Fig. 5.. Pdf and SLP316 disruption have opposite effects on daytime activity and sleep quantities under cold temperature.

(A to D) Activity and sleep phenotypes of SLP316 > hid + GFP flies during 3 days of 12-hour:12-hour LD cycle at 18°C. Representative activity (A) and sleep (C) plots averaged for control (SLP316 split-GAL4 and w;UAS-hid;UAS-GFP) and experimental (SLP316 > hid + GFP) flies. Daytime (ZT0 to ZT12) (B) activity counts and total sleep amount (D). (E to H) Activity and sleep phenotypes of SLP316 > ;tetx-LC-TNT flies and parental controls. Representative activity (E) and sleep (G) plots, and their respective quantifications (F and H). (I to L) Activity and sleep phenotypes for wild-type w¹¹¹⁸ and pdf ⁰¹ flies. Representative activity (I) and sleep (K) plots, and total daytime activity counts (J) and sleep amount (L). Flies were raised at 25°C, and activity-rest behavior was recorded at 18°C. Statistical comparisons were conducted using the Kruskal-Wallis test, followed by Dunn’s multiple comparisons test for comparisons between three genotypes in (B), (D), and (F) and (H), and using the Mann-Whitney test for comparisons between two genotypes in (J) and (L).
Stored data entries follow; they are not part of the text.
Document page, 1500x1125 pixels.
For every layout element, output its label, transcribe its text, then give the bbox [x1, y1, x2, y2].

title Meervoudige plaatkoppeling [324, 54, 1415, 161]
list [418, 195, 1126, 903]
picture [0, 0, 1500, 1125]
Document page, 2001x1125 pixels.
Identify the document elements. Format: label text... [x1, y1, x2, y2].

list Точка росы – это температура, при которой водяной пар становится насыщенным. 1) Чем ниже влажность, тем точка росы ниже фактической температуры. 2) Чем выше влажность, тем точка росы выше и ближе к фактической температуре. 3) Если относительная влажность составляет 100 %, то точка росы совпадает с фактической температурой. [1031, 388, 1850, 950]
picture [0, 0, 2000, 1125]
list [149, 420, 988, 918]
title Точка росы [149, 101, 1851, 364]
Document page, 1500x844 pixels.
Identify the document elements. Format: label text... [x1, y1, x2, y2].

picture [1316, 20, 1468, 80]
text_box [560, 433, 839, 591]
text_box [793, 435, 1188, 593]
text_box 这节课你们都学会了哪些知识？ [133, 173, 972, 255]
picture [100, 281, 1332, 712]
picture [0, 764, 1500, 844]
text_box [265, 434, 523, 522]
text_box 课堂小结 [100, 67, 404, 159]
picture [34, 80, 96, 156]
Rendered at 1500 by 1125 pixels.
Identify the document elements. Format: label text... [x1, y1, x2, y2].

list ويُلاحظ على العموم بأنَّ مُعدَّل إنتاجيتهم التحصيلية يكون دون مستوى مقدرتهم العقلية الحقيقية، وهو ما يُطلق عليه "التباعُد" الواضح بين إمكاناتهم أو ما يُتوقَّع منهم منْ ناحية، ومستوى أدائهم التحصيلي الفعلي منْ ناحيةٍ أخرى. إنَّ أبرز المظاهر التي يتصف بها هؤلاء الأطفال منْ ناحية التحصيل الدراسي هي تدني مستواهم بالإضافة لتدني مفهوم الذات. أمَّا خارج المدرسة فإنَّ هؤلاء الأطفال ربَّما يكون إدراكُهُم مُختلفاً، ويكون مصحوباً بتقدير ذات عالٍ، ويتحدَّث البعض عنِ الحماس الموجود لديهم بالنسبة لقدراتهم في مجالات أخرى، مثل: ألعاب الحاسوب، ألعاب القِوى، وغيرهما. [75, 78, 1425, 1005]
Data plotted are from two replicate experiments for (B), (D), and (F) and (H) and three replicate experiments for each genotype for (J) and (L). *P < 0.05, **P < 0.01, ***P < 0.001

Fig. 6.. Silencing or eliminating SLP316 neurons increased the amount of daytime sleep.

(A) Representative sleep plot averaged from 3 days of 12-hour:12-hour LD cycle at 25°C for control (SLP316 split-GAL4 and ;UAS-hid;UAS-GFP) and experimental (SLP316 > ;hid;GFP) flies. (B) Total daytime sleep over 3 days for each genotype. (C) Representative sleep plot and (D) total daytime sleep for control (SLP316-Gal4 and ;pUAS-tetx-LC-TNT;) and experimental (SLP316 > tetx-LC-TNT) flies. (E) P(doze) from the same 3 days of LD, plotted in 3-hour bins for controls (SLP316 split-GAL4 and ;UAS-hid;UAS-GFP) and experimental (SLP316 > ;hid;GFP) flies. (F) Average P(doze) throughout the entire 3-day period. (G) P(doze) plot and (H) average P(doze) for control (SLP316-Gal4 and ;pUAS-tetx-LC-TNT;) and experimental (SLP316 > tetx-LC-TNT) flies under the same conditions. Sleep was quantified using PHASE based on periods of inactivity of 5 min or more and plotted in (A) and (C) as minutes of sleep per 30-min bin. P(doze) was quantified in R using routines from the Griffith Laboratory (70). Statistical comparisons were conducted using the Kruskal-Wallis test, followed by Dunn’s multiple comparisons test. Data are plotted from four replicate experiments. *P < 0.05, **P < 0.01, ***P < 0.001.